---------- Text under study
# New Exercise program



## spykal (May 9, 2005)

New Exercise program

The older we get, the more important it is to incorporate exercise into our daily routine. This is necessary to maintain cardiovascular health and maintain muscle mass.

If you're over 40, you might want to take it easy at first, then do more repetitions as you become more proficient and build stamina. 



Warning: It may be too strenuous for some.

Always consult your doctor before starting any exercise program


SCROLL DOWN.......








































































































NOW SCROLL UP..

That's enough for the first day. Great job.

Now have a coffee and a big piece of cake .... 

I hope that cheered you up on a cold and cloudy Sunday morning :lol:


----------



## Marrabone (Apr 8, 2010)

Phew!.......... Think l'll have to go back to bed now!


----------



## tonka (Apr 24, 2006)

I have completed my first 10 reps...
Ready for level 2....
--------------------
---------- Information supplied
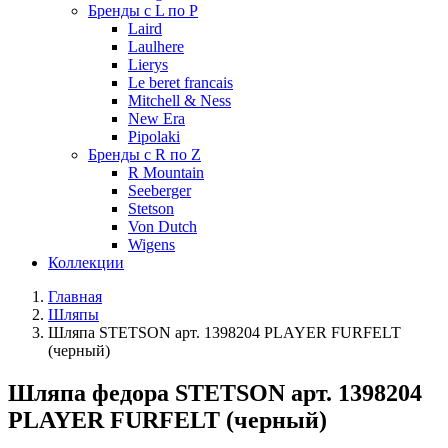
Бренды с L по P
Laird
Laulhere
Lierys
Le beret francais
Mitchell & Ness
New Era
Pipolaki
Бренды с R по Z
R Mountain
Seeberger
Stetson
Von Dutch
Wigens
Коллекции
Главная
Шляпы
Шляпа STETSON арт. 1398204 PLAYER FURFELT
(черный)
Шляпа федора STETSON арт. 1398204
PLAYER FURFELT (черный)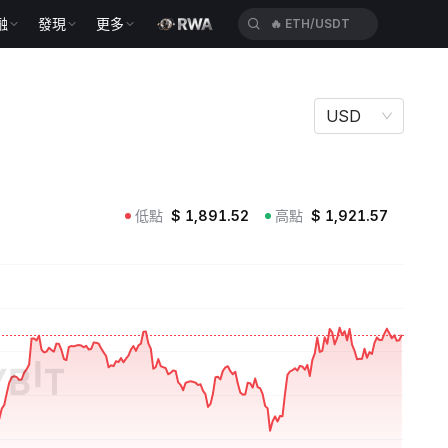
融
發現
更多
🔥
HEIUSDT
USD
低點
$
1,891.52
高點
$
1,921.57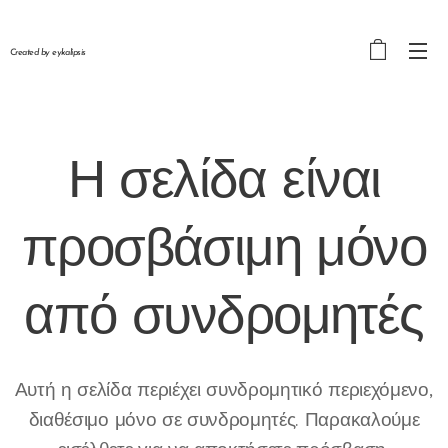
Created by eykalipsis
Η σελίδα είναι
προσβάσιμη μόνο
από
συνδρομητές
Αυτή η σελίδα περιέχει συνδρομητικό περιεχόμενο,
διαθέσιμο μόνο σε συνδρομητές. Παρακαλούμε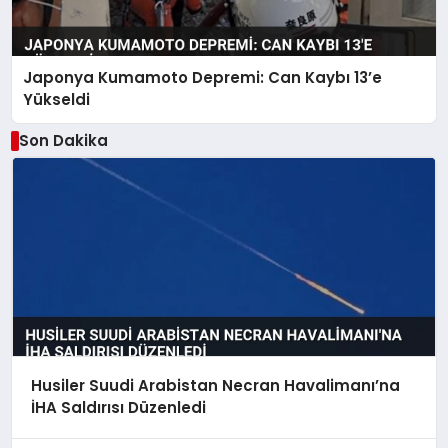
Japonya Kumamoto Depremi: Can Kaybı 13’e
Yükseldi
Son Dakika
Husiler Suudi Arabistan Necran Havalimanı’na
İHA Saldırısı Düzenledi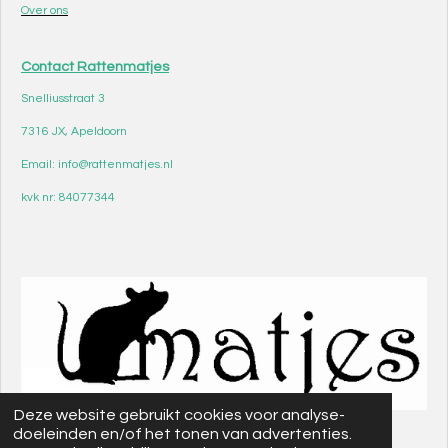
Over ons
Contact Rattenmatjes
Snelliusstraat 3
7316 JX, Apeldoorn
Email: info@rattenmatjes.nl
kvk nr: 84077344
Deze website gebruikt cookies voor analyse-
© 2021 - 2026 Rattenmatjes
doeleinden en/of het tonen van advertenties.
Powered by
JouwWeb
--------------------
Exercises
A. For the exercise-program thread, decide whether each statement agrees with it. Answer yes or no for each, and quote the deciding words exactly. (i) The opening post tells readers over 40 to begin with extra repetitions. (ii) The opening post advises seeing a doctor before starting an exercise program. (iii) The reply from tonka says ten reps have been completed.
B. Pick up the exercise-program thread at its last line and continue it for a few more lines in the same light tone.
The items are not needed for anything here.

Answers for this exercise
A.
(i) No: "If you're over 40, you might want to take it easy at first, then do more repetitions as you become more proficient and build stamina."
(ii) Yes: "Always consult your doctor before starting any exercise program"
(iii) Yes: "I have completed my first 10 reps..."

B.
----------



## rayc (Jun 3, 2008)

It is very important that as we get older that we take advantage of the checks that are available to us such as Blood Pressure checks and eye sight. One check that is often overlooked is a hearing test :lol:


----------



## DTPCHEMICALS (Jul 24, 2006)

:lol: :lol: :lol: :lol: :lol: 

I go out for a bike ride, about 60 miles.
.
.
.
.
.
.

.
.
.
.
.
Its on a Suzuki
My hands hurt after all the braking and clutching.

My cheeks do occasionaly with clenching the seat

Dave p


----------



## dovtrams (Aug 18, 2009)

Far too energetic for a Sunday morning, my scrolling finger is kn......ed.

Dave


----------



## PSC (May 7, 2009)

LOL... just found this thread! Classic.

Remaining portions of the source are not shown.